* What you should do
Verbatim copy without pictures. Please print every entry as it stands.

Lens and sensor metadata
____

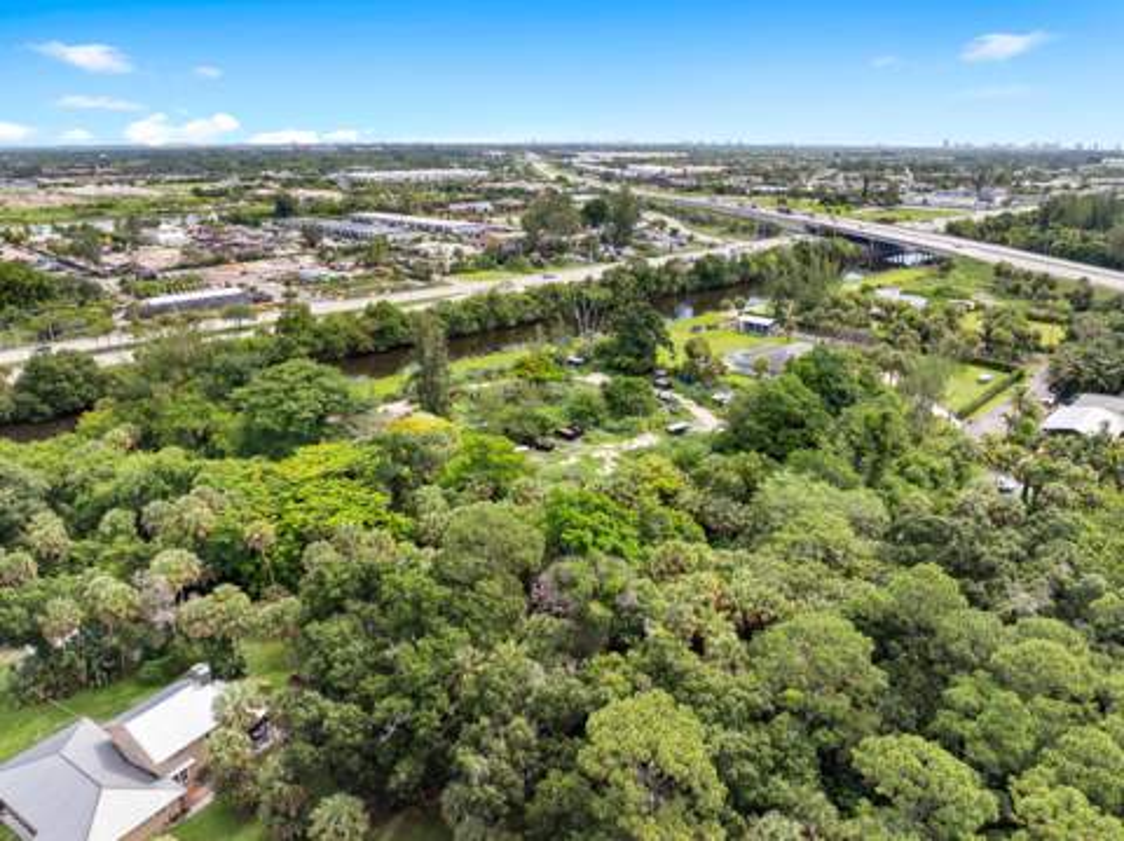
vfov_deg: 56.7
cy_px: 420
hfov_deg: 71.7
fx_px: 779
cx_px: 562
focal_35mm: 24
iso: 400
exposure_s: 1/100
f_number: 2.8
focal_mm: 12.29
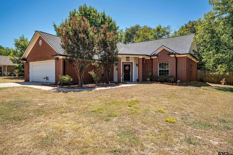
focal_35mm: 22
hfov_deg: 78.6
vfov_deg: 57.2
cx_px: 116
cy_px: 78
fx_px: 142
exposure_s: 1/800
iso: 800
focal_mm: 22
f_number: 8
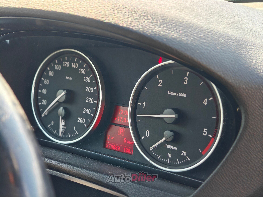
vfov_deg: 21.0
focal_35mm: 70
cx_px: 132
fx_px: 532
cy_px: 98
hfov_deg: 27.8
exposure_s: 1/100
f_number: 4.5
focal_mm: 13.3
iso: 100
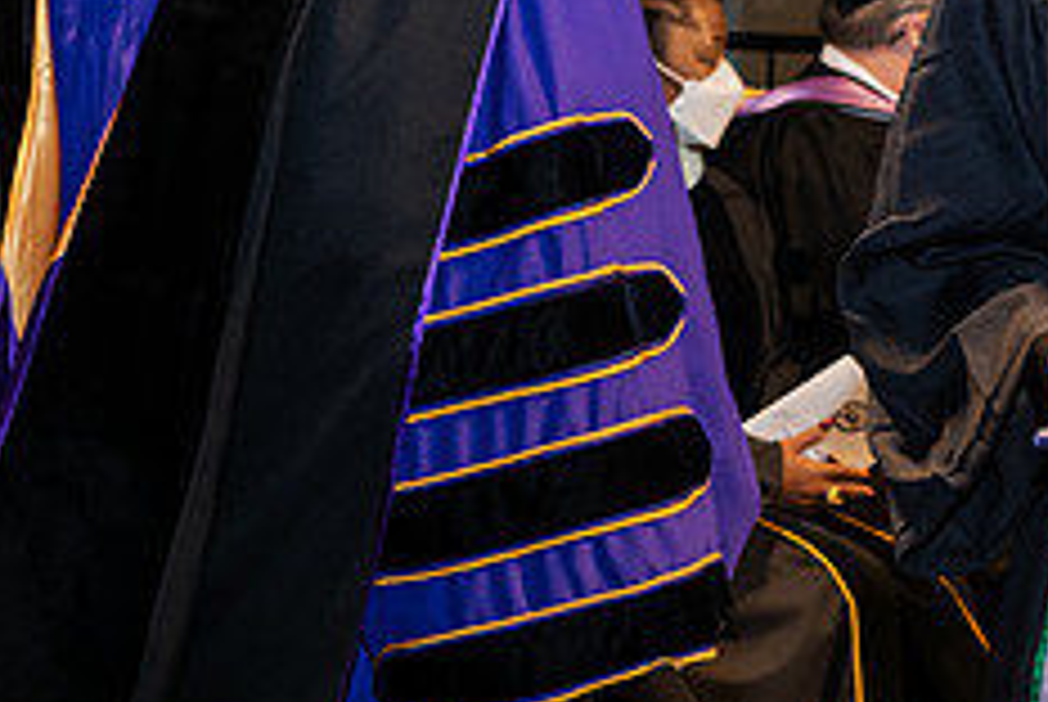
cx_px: 796
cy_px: -52
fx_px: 4780
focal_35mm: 164
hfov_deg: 12.5
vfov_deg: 8.3
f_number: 6.3
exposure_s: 1/200
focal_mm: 66
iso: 1600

____

* Exercise output
vfov_deg: 56.7
cy_px: 420
hfov_deg: 71.7
fx_px: 779
cx_px: 562
focal_35mm: 24
iso: 400
exposure_s: 1/100
f_number: 2.8
focal_mm: 12.29
focal_35mm: 22
hfov_deg: 78.6
vfov_deg: 57.2
cx_px: 116
cy_px: 78
fx_px: 142
exposure_s: 1/800
iso: 800
focal_mm: 22
f_number: 8
vfov_deg: 21.0
focal_35mm: 70
cx_px: 132
fx_px: 532
cy_px: 98
hfov_deg: 27.8
exposure_s: 1/100
f_number: 4.5
focal_mm: 13.3
iso: 100
cx_px: 796
cy_px: -52
fx_px: 4780
focal_35mm: 164
hfov_deg: 12.5
vfov_deg: 8.3
f_number: 6.3
exposure_s: 1/200
focal_mm: 66
iso: 1600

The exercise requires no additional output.